A faithful transcription of all the entries below is needed, without the pictures.
----
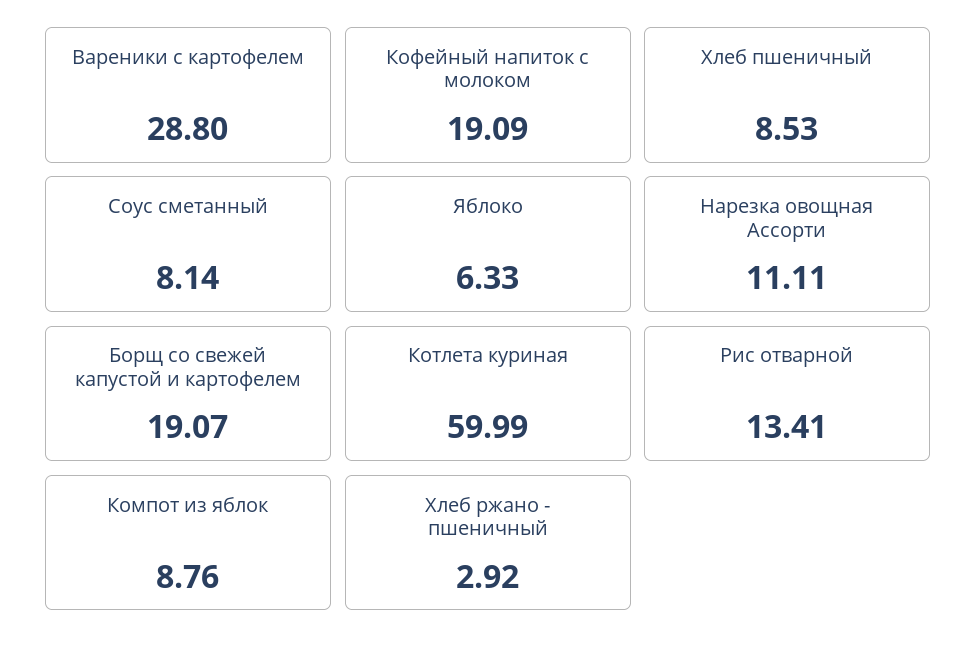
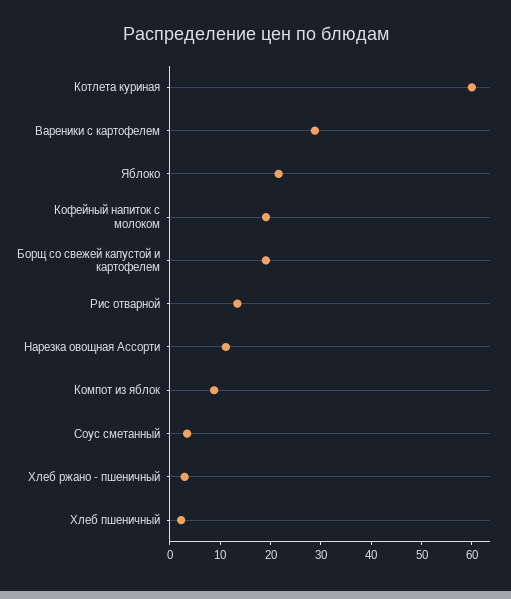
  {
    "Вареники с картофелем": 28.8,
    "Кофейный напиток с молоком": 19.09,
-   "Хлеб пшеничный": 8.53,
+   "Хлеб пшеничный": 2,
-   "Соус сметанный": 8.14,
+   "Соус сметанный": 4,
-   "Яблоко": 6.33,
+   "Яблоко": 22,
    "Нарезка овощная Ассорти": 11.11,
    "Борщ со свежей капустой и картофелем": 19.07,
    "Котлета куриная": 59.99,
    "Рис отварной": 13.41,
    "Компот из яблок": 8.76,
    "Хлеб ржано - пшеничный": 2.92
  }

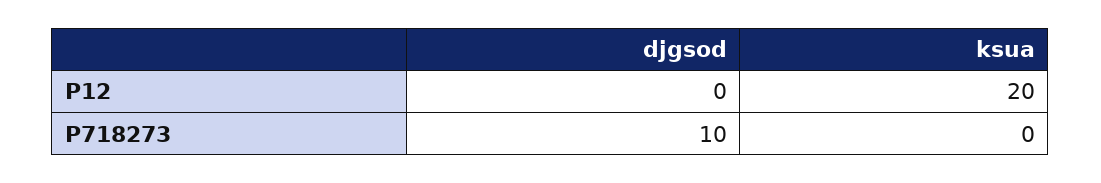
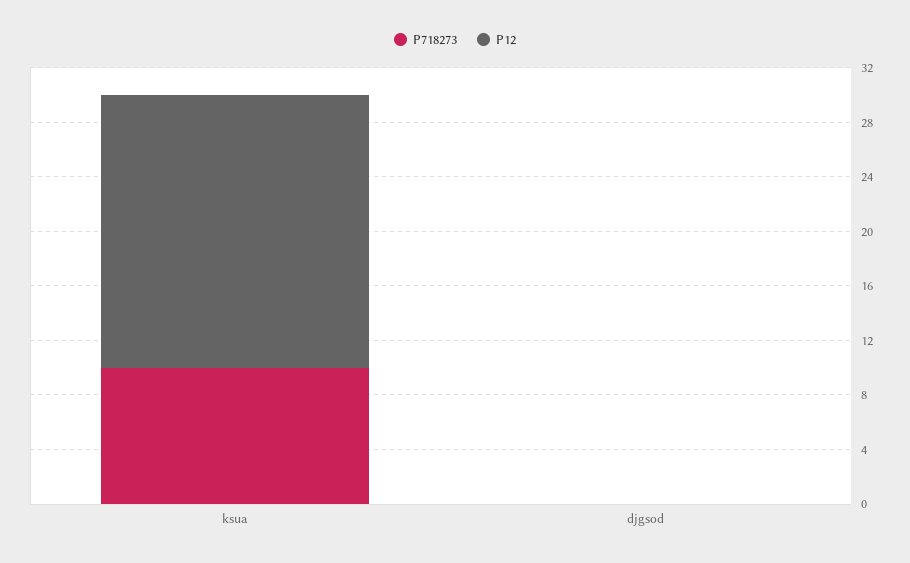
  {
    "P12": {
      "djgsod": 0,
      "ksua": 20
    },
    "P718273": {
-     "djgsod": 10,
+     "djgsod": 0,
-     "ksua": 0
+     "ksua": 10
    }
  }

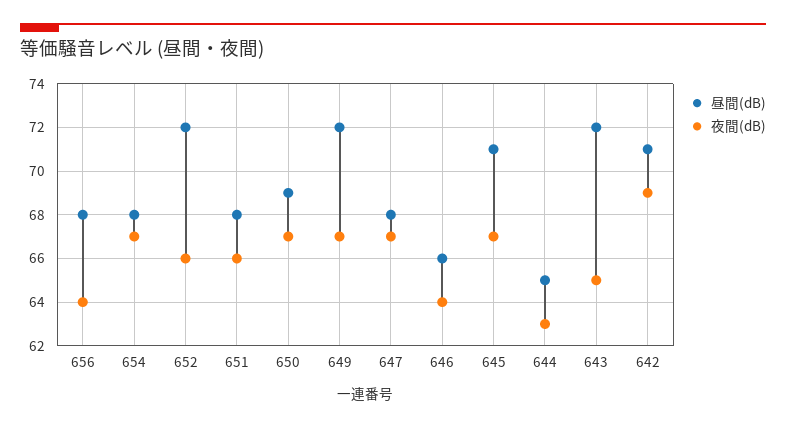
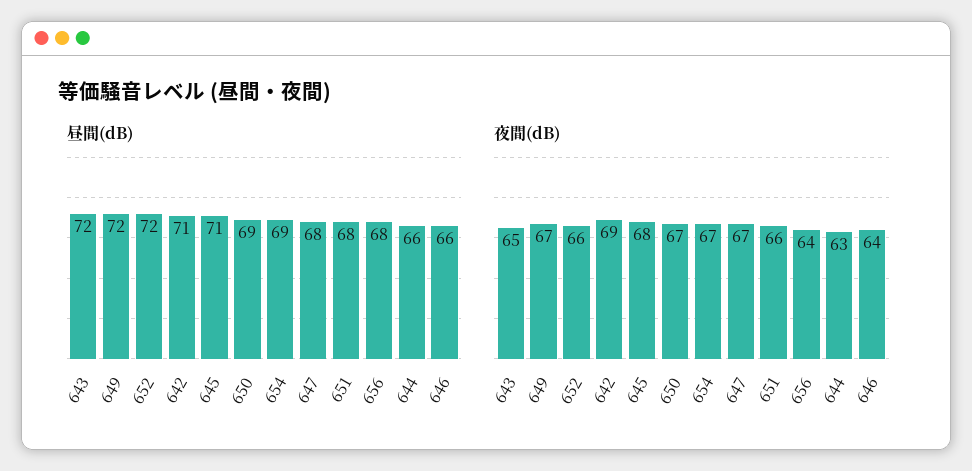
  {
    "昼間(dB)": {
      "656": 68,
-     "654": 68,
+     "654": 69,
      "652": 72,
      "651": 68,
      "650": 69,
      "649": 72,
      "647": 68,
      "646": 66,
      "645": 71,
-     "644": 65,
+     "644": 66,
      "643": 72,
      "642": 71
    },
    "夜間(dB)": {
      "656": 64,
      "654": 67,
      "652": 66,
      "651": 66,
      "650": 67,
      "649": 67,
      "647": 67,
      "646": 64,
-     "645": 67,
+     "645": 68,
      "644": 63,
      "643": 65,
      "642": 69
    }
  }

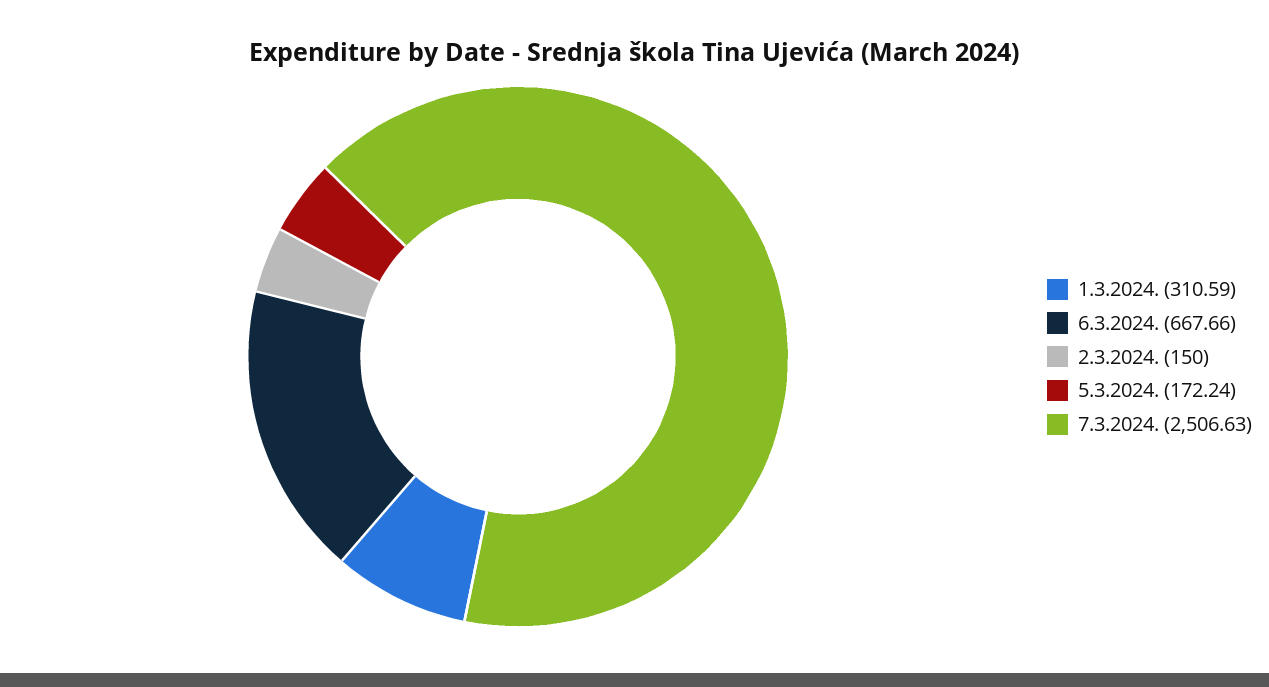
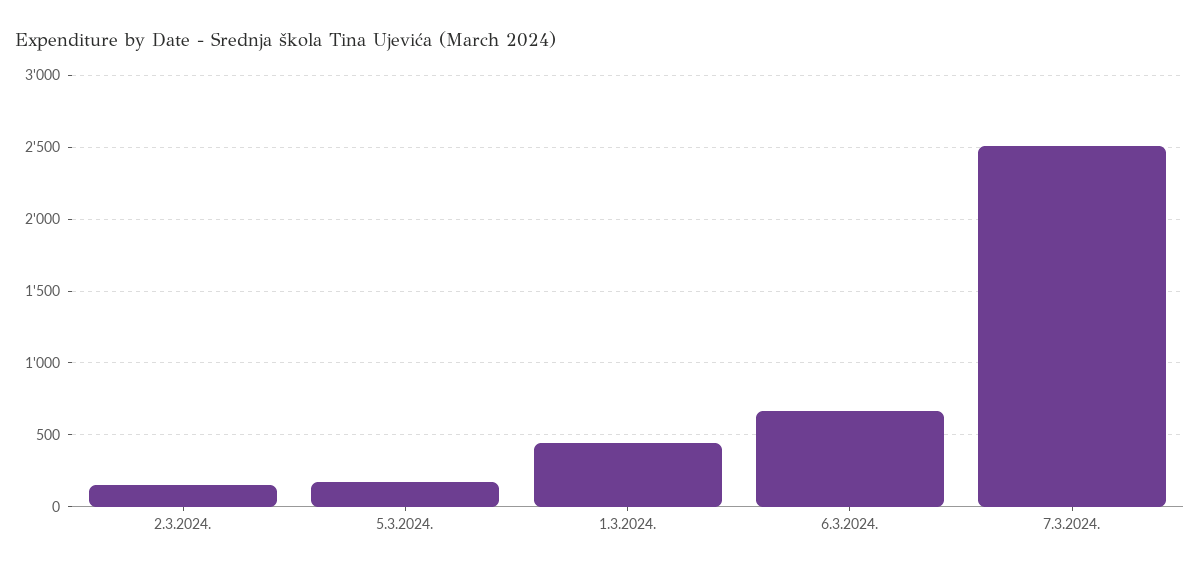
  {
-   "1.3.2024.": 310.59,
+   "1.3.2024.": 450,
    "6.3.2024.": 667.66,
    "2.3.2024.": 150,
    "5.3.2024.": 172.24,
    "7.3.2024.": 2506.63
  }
----
* **SOLUTION TO THIS EXERCISE**:
  {
    "Вареники с картофелем": 28.8,
    "Кофейный напиток с молоком": 19.09,
-   "Хлеб пшеничный": 8.53,
+   "Хлеб пшеничный": 2,
-   "Соус сметанный": 8.14,
+   "Соус сметанный": 4,
-   "Яблоко": 6.33,
+   "Яблоко": 22,
    "Нарезка овощная Ассорти": 11.11,
    "Борщ со свежей капустой и картофелем": 19.07,
    "Котлета куриная": 59.99,
    "Рис отварной": 13.41,
    "Компот из яблок": 8.76,
    "Хлеб ржано - пшеничный": 2.92
  }

  {
    "P12": {
      "djgsod": 0,
      "ksua": 20
    },
    "P718273": {
-     "djgsod": 10,
+     "djgsod": 0,
-     "ksua": 0
+     "ksua": 10
    }
  }

  {
    "昼間(dB)": {
      "656": 68,
-     "654": 68,
+     "654": 69,
      "652": 72,
      "651": 68,
      "650": 69,
      "649": 72,
      "647": 68,
      "646": 66,
      "645": 71,
-     "644": 65,
+     "644": 66,
      "643": 72,
      "642": 71
    },
    "夜間(dB)": {
      "656": 64,
      "654": 67,
      "652": 66,
      "651": 66,
      "650": 67,
      "649": 67,
      "647": 67,
      "646": 64,
-     "645": 67,
+     "645": 68,
      "644": 63,
      "643": 65,
      "642": 69
    }
  }

  {
-   "1.3.2024.": 310.59,
+   "1.3.2024.": 450,
    "6.3.2024.": 667.66,
    "2.3.2024.": 150,
    "5.3.2024.": 172.24,
    "7.3.2024.": 2506.63
  }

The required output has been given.